• **What to produce**
Repeat the stretch from "Based on the" through "mean of 60%." in the passage on laser hair removal for skin of color, swapping "papule count" for "lesion count".

• **Excerpt provided**
He went on to note that fibroblasts in the dermis "are also more reactive to injury, so there is an increased risk of hypertrophic scars and keloids when performing surgical or some cosmetic procedures. In addition, having curved follicles [which are primarily seen in people of African descent] is associated with an increased prevalence of a number of follicular disorders."
His guidelines for performing laser hair removal safely on skin of color include longer wavelengths, lower fluences, longer pulse durations, and increased epidermal cooling.
"You want longer wavelengths because we're trying to maximize the ratio of follicular bulb temperature to epidermal temperature," explained Dr. Alexis, director of the Skin of Color Center at St. Luke's & Roosevelt Hospitals, New York, and assistant professor of dermatology at Columbia University.
"Using wavelengths in the near infrared range, we are at a lower point on the melanin absorption curve and therefore are compromising some efficacy, but this is the range that is considered safest for darker skin types," he noted.
A review found that the long-pulsed 1064-nm laser had the lowest incidence of adverse events in dark-skinned patients, followed by the long-pulsed 800-nm or 810-nm diode laser (J. Drugs Dermatol. 2007;6:40-6).
"For patients with type IV or V skin, the diode laser is appropriate, as long as you are using long pulse durations," he said, "but for the darker skin types, particularly type VI, the 1064-nm Nd:YAG laser is the best choice for safety reasons."
In one study, researchers used a 1064-nm laser with contact cooling to treat pseudofolliculitis barbae in 37 patients with skin types IV, V, and VI. They found that the highest fluences tolerated by the epidermis were 50 J/cm2 for skin type VI and 100 J/cm2 for skin types IV and V (J. Am. Acad. Dermatol. 2002;47:263-70).
In another study, researchers used a 1064-nm laser with contact cooling for hair removal in 36 patients with skin types I-VI (Dermatol. Surg. 2004;30:13-7). Patients underwent three consecutive treatments at 4- to 6-week intervals. For skin types V-VI, investigators used a 30-millisecond pulse duration and a fluence of 30-45 J/cm2 on the face and 35-50 J/cm2 on nonfacial sites. Six months post treatment, the mean facial hair reduction ranged from 41% to 46%, while the mean hair reduction on the body ranged from 48% to 53%.
Based on the results of these and other studies, and from his own clinical experience, Dr. Alexis recommends a pulse duration of 100 milliseconds or 400 milliseconds when using a 810-nm diode laser and a duration of 20-30 milliseconds when using a 1064-nm Nd:YAG laser with contact cooling.
One recent study used a 1064-nm Nd:YAG laser with lower than traditional fluences for treating 22 patients with skin types IV-VI who had pseudofolliculitis barbae (Dermatol. Surg. 2009;35:98-107). Patients underwent five weekly treatments on the neck with a fluence of 12 J/cm2 and a pulse duration of 20 milliseconds and a spot size of 10 mm. At 4 weeks follow-up, the papule count had been reduced by a mean of 91% and dyspigmentation by a mean of 60%.
In another recent development, researchers studying a novel diode laser with a fluence of 5-10 J/cm2 used at a repetition rate of 10 Hz found that it resulted in less pain, faster treatment, and fewer adverse events compared with one pass of a high-fluence diode laser at 25-40 J/cm2 in Fitzpatrick skin types I-V (J. Drugs Dermatol. 2009;8:s14-7).
Options for epidermal cooling include cold gel, contact cryogen or forced air, and post treatment with ice packs for 10-15 minutes. Devices for contact cooling feature either a sapphire tip or chilled copper plate. Regardless of which type of contact cooling chosen, Dr. Alexis suggested "using a slower treatment speed in order to ensure adequate cooling before delivering pulse."
Dr. Alexis said that he had no relevant financial conflicts.

Lens distortion estimation data
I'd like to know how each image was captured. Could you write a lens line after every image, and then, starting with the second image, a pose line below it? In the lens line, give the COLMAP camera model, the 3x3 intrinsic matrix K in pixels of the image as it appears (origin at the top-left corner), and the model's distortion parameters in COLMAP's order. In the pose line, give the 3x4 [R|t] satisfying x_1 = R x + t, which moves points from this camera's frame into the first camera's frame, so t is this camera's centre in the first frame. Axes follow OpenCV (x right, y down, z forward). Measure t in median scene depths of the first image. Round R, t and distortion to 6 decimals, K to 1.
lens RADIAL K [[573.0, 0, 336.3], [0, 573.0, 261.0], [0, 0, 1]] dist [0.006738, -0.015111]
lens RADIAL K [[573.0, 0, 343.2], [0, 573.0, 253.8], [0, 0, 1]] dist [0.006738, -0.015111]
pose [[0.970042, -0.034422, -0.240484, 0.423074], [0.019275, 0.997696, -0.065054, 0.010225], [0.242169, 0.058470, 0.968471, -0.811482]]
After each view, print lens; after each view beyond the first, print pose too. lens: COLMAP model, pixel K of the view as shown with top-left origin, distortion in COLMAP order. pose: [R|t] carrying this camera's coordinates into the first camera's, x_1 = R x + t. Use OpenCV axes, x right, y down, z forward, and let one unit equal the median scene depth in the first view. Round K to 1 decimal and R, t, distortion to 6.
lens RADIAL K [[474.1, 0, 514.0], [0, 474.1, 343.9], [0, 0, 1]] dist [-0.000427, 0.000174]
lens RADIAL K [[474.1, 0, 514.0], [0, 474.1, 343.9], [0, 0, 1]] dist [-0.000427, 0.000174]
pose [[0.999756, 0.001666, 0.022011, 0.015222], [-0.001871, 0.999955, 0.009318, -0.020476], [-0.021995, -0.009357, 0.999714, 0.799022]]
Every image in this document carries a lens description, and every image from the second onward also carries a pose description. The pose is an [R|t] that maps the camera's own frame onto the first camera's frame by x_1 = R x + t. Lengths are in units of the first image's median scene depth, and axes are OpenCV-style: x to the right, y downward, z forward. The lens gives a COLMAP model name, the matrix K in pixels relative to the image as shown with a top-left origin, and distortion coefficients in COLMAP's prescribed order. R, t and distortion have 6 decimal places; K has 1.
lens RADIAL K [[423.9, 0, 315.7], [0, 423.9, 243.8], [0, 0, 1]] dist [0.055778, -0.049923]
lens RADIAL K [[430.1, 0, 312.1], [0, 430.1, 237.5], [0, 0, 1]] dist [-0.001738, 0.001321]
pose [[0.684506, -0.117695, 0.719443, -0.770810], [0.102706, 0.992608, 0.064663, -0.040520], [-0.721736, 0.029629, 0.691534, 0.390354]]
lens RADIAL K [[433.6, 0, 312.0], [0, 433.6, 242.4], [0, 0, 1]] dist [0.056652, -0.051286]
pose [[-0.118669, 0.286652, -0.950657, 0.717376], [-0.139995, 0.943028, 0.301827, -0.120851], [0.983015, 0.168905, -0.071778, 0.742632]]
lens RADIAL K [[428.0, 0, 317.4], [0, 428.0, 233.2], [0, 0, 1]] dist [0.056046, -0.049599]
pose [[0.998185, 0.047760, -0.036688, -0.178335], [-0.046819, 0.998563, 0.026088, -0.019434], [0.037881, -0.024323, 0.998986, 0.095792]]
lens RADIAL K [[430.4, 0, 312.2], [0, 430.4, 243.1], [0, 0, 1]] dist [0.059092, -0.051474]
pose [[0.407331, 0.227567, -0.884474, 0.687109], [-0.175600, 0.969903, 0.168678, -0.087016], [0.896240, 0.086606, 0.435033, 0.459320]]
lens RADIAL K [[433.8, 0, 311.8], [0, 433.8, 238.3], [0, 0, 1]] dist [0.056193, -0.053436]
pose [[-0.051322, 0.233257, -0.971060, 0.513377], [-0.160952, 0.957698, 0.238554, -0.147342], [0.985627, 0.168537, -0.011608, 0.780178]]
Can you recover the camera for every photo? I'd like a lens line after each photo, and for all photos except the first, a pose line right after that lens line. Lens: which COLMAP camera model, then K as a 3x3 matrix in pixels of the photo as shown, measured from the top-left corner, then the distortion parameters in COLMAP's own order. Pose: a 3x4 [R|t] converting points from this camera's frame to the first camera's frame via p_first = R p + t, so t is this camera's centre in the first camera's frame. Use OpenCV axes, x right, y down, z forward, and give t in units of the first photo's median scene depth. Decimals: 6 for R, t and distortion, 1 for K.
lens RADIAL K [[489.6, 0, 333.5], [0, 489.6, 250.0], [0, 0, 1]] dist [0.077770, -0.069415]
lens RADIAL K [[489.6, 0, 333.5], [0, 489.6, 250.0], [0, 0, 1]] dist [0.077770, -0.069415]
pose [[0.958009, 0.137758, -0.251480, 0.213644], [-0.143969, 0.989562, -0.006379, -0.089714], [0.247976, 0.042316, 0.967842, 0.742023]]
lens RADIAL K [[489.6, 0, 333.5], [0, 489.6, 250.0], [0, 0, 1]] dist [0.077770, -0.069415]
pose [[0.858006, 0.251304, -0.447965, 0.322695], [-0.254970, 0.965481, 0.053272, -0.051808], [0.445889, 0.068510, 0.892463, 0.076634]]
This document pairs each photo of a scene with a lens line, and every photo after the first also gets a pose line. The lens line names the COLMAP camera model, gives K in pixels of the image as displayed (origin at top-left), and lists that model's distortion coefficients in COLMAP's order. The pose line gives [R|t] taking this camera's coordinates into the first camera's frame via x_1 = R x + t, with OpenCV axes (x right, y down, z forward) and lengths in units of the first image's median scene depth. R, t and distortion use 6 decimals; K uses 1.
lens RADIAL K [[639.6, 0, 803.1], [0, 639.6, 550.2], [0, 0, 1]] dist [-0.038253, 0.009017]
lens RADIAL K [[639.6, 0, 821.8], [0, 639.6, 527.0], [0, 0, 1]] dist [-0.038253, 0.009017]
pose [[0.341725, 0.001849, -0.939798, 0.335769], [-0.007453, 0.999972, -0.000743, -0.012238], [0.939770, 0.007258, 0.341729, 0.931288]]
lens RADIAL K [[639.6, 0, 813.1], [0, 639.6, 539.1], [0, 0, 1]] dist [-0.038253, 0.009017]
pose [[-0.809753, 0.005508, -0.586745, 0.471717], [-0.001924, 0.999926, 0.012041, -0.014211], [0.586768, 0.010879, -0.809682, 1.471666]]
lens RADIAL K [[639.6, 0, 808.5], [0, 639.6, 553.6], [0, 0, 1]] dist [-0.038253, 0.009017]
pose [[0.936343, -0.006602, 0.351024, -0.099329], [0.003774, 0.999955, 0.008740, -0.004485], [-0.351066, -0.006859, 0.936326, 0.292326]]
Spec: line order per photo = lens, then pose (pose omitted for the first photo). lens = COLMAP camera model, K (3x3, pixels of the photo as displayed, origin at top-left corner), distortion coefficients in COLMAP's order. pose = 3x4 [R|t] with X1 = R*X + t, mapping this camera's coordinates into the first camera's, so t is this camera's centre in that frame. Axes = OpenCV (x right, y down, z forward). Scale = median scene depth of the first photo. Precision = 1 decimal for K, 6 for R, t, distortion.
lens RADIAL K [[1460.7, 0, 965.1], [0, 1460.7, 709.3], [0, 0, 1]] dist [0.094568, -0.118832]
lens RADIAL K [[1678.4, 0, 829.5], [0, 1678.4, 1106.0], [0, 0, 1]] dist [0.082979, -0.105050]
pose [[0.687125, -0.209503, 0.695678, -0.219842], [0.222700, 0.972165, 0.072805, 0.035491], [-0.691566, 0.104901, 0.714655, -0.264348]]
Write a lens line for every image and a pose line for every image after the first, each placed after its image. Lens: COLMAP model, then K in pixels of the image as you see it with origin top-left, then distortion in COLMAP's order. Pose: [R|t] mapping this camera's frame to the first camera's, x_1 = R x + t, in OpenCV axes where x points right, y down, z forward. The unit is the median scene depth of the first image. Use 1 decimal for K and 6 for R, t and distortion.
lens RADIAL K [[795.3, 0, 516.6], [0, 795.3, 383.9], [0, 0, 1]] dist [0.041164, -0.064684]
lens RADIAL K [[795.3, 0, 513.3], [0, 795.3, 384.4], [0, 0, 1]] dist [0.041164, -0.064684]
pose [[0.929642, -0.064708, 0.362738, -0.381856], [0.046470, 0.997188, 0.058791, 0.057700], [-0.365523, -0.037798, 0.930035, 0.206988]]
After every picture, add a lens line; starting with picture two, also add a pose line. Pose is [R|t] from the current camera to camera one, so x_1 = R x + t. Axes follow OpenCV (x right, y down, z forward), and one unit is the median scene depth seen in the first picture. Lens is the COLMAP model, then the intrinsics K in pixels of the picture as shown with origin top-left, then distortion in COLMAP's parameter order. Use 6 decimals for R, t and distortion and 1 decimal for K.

• **Solution to the exercise**
Based on the results of these and other studies, and from his own clinical experience, Dr. Alexis recommends a pulse duration of 100 milliseconds or 400 milliseconds when using a 810-nm diode laser and a duration of 20-30 milliseconds when using a 1064-nm Nd:YAG laser with contact cooling.
One recent study used a 1064-nm Nd:YAG laser with lower than traditional fluences for treating 22 patients with skin types IV-VI who had pseudofolliculitis barbae (Dermatol. Surg. 2009;35:98-107). Patients underwent five weekly treatments on the neck with a fluence of 12 J/cm2 and a pulse duration of 20 milliseconds and a spot size of 10 mm. At 4 weeks follow-up, the lesion count had been reduced by a mean of 91% and dyspigmentation by a mean of 60%.